Чернильницу Григоровича незаметно опустил в карман и там держал наготове. Лева совершенно не заметил этой его уловки. Он был безумен – это то слово. Широко расставились его глаза и плыли по бокам лица, как две холодные рыбы. Щетина проросла на его посмертной маске. Волос вдруг стало много – спутанные кудри. Шея стала худой, свободно торчала из воротничка. Был он совершенно спокоен. Руки его так висели, ни к чему.
– ЕГО я тебе не прощу, – ровно сказал Лева.
– Дуэль? – опасно хихикнул Митишатьев.
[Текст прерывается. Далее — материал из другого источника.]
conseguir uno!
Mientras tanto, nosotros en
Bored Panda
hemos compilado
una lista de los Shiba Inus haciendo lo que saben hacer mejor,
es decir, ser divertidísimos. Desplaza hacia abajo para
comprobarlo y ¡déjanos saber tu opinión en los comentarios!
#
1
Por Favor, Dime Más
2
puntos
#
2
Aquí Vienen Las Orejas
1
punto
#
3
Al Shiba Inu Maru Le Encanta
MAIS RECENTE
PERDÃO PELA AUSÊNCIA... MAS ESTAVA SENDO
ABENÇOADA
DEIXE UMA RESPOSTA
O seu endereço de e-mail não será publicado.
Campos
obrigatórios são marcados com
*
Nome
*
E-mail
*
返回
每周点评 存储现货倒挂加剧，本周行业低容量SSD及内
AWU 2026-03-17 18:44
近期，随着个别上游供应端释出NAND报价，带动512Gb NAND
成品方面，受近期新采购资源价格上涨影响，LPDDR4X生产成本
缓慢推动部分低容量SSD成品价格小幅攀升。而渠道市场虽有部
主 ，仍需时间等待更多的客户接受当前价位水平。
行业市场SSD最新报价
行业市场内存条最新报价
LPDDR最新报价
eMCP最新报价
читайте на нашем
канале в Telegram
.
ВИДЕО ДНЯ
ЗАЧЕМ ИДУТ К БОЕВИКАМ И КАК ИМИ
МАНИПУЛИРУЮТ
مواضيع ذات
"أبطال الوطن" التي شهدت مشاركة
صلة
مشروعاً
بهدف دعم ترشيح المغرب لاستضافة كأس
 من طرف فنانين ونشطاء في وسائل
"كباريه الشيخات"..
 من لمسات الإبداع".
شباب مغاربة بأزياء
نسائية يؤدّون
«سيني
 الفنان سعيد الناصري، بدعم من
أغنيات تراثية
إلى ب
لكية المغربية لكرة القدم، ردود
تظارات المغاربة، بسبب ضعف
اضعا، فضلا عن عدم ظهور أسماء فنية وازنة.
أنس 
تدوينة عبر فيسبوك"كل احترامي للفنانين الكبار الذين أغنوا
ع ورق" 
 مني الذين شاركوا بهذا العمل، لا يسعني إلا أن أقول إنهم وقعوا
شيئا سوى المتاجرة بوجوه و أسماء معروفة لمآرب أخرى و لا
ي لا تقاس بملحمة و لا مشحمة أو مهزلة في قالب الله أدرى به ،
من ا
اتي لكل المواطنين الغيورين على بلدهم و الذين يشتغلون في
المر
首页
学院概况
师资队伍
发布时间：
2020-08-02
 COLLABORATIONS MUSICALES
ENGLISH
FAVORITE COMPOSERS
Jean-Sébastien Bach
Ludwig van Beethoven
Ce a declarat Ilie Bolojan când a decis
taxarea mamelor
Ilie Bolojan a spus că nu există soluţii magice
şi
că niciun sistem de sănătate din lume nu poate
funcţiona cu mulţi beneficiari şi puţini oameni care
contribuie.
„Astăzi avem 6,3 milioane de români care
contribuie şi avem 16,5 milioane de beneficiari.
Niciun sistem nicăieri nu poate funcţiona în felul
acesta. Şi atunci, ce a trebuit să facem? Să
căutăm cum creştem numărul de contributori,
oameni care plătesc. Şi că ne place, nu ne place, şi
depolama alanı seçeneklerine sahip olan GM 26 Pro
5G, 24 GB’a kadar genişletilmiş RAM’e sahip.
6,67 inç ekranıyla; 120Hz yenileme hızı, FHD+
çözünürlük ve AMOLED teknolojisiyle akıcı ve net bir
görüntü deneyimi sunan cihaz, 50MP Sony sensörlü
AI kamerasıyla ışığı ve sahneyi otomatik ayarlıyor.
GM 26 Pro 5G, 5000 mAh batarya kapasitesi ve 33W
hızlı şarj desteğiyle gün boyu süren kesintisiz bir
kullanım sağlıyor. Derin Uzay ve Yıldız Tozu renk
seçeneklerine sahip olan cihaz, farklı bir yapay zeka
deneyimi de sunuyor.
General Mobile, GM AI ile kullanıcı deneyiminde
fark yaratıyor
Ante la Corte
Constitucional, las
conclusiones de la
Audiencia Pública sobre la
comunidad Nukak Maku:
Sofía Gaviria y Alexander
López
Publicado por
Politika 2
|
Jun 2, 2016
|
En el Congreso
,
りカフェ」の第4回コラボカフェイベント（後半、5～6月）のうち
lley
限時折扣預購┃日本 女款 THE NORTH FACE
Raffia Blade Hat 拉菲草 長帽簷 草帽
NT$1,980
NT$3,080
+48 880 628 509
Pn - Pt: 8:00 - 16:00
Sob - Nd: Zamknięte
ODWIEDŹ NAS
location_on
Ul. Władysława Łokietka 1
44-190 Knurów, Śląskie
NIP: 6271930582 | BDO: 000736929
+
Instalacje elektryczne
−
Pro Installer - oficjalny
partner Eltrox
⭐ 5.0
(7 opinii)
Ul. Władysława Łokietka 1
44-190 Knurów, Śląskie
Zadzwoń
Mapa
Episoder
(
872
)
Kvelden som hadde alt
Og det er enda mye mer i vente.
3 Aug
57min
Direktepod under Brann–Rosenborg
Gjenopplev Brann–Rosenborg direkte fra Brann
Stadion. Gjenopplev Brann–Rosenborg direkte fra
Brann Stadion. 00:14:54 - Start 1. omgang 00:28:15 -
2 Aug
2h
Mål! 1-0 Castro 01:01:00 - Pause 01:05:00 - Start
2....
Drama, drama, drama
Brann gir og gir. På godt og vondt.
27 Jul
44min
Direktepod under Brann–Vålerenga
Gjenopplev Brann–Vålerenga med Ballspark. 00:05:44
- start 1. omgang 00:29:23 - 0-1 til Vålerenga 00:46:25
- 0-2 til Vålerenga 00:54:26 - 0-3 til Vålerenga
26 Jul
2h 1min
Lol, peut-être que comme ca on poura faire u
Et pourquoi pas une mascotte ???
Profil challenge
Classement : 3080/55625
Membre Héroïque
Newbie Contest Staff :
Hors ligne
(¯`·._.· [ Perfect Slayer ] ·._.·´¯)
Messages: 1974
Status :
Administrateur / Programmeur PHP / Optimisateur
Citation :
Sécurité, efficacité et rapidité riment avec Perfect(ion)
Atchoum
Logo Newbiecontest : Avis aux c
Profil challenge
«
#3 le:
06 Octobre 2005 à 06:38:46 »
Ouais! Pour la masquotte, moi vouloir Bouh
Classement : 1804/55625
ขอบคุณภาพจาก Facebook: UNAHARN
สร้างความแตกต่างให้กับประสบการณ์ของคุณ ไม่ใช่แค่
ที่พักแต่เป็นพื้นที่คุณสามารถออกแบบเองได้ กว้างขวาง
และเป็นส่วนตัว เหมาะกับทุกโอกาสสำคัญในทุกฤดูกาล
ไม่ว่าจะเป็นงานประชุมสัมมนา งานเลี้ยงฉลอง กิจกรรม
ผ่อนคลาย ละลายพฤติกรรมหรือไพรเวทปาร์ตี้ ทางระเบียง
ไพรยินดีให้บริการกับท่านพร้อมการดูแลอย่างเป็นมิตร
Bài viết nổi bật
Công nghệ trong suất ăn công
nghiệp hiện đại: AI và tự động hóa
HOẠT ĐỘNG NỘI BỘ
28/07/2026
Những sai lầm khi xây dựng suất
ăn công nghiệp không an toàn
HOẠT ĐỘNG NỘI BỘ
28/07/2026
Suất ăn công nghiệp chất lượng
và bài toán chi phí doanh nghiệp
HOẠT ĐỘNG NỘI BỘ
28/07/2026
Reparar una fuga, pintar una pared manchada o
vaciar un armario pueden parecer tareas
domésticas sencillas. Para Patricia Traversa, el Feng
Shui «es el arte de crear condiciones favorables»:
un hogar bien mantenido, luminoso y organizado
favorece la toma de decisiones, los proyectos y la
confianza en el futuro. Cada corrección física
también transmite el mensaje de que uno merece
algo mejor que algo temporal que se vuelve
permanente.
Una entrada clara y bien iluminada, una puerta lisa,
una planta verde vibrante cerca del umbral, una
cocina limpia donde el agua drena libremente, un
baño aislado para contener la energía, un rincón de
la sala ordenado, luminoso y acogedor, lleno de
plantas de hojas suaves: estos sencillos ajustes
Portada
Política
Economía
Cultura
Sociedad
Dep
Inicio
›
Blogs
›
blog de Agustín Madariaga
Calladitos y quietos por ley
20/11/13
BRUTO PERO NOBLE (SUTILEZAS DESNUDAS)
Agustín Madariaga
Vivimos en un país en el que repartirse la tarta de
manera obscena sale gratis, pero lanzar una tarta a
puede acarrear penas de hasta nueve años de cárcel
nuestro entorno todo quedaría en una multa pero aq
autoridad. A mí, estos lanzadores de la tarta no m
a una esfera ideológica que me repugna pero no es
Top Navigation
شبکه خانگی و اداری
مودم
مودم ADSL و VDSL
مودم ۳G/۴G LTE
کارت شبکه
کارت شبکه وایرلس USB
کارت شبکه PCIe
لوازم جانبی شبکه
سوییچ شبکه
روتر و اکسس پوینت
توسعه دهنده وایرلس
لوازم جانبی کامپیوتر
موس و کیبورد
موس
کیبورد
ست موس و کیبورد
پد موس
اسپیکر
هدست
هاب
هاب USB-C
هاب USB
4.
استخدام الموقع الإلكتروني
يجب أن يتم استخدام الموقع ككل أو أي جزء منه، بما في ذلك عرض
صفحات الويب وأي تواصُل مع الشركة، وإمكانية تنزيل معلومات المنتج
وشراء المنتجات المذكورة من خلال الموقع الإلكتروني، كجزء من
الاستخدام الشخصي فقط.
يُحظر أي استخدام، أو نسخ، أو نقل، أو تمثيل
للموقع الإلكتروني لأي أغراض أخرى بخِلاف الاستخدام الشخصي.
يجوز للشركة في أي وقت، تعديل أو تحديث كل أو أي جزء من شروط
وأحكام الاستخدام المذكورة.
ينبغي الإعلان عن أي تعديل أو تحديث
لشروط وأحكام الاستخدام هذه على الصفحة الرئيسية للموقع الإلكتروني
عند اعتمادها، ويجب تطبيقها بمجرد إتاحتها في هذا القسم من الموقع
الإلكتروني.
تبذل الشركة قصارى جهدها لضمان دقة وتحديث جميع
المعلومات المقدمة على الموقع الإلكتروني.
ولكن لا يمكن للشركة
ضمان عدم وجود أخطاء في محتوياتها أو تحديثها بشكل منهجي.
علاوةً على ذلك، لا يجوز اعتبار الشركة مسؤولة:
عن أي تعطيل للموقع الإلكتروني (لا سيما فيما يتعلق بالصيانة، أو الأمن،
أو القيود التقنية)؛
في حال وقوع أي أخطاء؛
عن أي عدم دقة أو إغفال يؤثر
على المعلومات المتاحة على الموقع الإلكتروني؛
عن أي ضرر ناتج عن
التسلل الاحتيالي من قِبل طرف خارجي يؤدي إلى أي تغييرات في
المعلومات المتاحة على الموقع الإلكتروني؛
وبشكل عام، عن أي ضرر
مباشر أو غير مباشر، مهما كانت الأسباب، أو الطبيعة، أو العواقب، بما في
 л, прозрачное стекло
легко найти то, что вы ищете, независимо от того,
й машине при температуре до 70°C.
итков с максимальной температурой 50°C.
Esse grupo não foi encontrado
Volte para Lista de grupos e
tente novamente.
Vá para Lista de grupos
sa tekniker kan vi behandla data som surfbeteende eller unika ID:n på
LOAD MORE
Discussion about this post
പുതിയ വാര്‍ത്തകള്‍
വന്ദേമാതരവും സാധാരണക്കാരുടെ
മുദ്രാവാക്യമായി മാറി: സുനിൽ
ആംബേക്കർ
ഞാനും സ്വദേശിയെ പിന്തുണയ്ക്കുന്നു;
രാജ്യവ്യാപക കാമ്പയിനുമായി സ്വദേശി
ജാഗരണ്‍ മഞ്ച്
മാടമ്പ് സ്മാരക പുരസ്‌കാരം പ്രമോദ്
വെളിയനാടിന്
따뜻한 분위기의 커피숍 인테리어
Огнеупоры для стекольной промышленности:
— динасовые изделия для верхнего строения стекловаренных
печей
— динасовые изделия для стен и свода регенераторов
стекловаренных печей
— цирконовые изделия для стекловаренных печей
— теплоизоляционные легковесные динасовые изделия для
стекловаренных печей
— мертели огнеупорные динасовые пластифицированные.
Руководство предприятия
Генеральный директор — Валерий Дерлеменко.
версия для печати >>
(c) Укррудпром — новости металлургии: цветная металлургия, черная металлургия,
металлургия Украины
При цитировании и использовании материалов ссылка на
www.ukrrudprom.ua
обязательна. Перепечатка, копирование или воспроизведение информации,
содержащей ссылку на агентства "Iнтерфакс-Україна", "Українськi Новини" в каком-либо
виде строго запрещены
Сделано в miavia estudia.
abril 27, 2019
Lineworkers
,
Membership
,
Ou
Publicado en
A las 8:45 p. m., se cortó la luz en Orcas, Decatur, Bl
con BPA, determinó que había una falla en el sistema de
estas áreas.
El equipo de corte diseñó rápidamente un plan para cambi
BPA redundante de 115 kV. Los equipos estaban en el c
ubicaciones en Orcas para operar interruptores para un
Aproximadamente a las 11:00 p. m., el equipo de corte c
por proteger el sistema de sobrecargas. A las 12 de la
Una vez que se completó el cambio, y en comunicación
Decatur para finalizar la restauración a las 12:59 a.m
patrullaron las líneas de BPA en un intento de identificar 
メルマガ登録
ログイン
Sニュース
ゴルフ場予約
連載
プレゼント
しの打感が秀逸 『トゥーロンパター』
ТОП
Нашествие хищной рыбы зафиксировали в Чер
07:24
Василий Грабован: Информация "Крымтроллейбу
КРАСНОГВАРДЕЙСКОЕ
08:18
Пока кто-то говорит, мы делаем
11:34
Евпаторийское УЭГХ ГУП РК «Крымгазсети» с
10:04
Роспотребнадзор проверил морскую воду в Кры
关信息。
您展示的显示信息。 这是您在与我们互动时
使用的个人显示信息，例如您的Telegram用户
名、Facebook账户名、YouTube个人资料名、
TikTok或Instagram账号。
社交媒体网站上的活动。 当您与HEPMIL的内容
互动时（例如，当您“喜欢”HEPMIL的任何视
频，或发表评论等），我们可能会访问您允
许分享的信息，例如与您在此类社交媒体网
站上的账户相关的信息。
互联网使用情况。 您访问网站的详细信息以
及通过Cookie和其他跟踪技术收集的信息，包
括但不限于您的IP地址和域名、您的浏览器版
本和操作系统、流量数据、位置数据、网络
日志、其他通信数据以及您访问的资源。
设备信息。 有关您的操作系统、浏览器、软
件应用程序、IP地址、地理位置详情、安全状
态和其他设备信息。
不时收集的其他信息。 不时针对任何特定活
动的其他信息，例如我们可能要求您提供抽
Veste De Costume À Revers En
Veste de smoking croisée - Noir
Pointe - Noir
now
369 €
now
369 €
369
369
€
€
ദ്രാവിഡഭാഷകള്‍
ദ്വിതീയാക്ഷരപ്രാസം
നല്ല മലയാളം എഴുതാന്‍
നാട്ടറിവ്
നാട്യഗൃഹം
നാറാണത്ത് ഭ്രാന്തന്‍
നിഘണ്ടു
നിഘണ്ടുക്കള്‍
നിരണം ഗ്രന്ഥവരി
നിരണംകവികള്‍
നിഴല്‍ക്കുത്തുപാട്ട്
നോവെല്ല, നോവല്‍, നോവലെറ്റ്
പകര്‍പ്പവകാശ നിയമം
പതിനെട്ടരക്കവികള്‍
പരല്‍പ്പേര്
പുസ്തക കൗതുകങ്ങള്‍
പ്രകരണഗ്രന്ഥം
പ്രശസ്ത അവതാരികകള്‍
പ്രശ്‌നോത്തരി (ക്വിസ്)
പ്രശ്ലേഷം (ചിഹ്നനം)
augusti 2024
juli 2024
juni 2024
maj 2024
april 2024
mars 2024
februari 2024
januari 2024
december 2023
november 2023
Он испугался Левы.
– Дуэль, – согласился Лева.
– На пушкинских пистолетах?
– На любых. – Лева все бледнел.
– Мне льстит дуэль с тобою, – усмехнулся Митишатьев. – Ты меня возвышаешь до своего класса.
– Мы из одного класса, – сказал Лева без выражения. – Из пятого «а» или из седьмого «б», точно не помню.
– Ха-ха! – сказал Митишатьев. – Браво! Какой юмор накануне дуэли! Удивительное самообладание.
– Покончим с этим делом скорее, – брезгливо поморщился Лева.
Митишатьев взглянул на него с удивлением.
– Не может быть… – сказал он потрясенно. – Ты это всерьез?..
– Вполне. – Лева стоял все на том же месте, губы его с трудом произвели это «вп» – он чуть качнулся. Митишатьев усмехнулся и потупил взор.
– Хорошо, князь. Но ты должен помнить, что дуэль подразумевает равного соперника. Дуэль со мной тебя обесчестит.
– Дуэль подразумевает только одно, – ровно пробубнил Лева, так же не видя перед собой этими своими широкими рыбами. – Она подразумевает полную невозможность нахождения каких-либо двух людей на одной земле.
– Слава богу! дожили, – обрадовался Митишатьев. – Но это, князь, не дуэль, это как раз то, о чем я тебе давеча изволил докладывать, а именно, что мы живем друг на друге. У нас не может быть дуэли. Мы можем лишь убить друг друга.
– Мне безразлична классификация, – твердо сказал Лева. – Главное, что одного из нас не станет.